### Itemized modification records
※ ※ ※

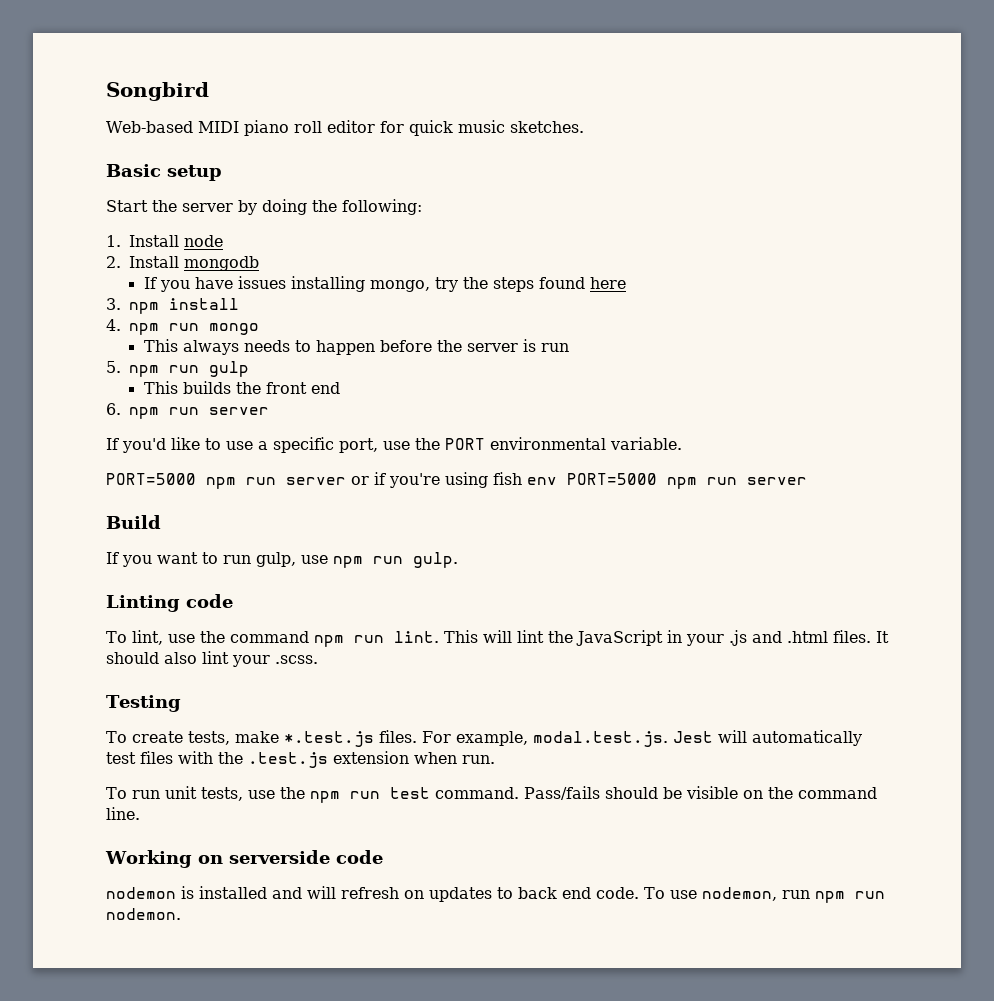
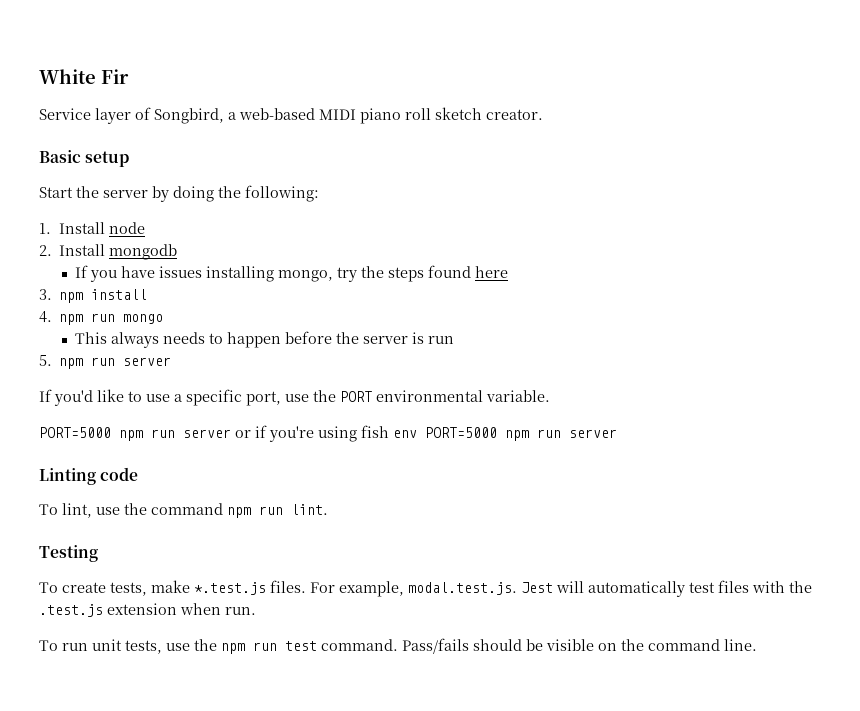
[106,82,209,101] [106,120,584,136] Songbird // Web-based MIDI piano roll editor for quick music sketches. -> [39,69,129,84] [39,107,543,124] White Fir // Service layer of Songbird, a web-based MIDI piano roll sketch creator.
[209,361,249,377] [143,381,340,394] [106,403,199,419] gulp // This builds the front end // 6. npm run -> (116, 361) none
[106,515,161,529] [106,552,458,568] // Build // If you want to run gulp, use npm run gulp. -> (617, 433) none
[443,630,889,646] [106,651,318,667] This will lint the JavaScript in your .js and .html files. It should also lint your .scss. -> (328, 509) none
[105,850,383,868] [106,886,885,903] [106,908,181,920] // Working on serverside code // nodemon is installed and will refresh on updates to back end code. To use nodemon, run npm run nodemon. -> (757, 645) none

※ ※ ※

### Task details
Scan the records above. Return every line with "none" in it.

### Result of this task
[209,361,249,377] [143,381,340,394] [106,403,199,419] gulp // This builds the front end // 6. npm run -> (116, 361) none
[106,515,161,529] [106,552,458,568] // Build // If you want to run gulp, use npm run gulp. -> (617, 433) none
[443,630,889,646] [106,651,318,667] This will lint the JavaScript in your .js and .html files. It should also lint your .scss. -> (328, 509) none
[105,850,383,868] [106,886,885,903] [106,908,181,920] // Working on serverside code // nodemon is installed and will refresh on updates to back end code. To use nodemon, run npm run nodemon. -> (757, 645) none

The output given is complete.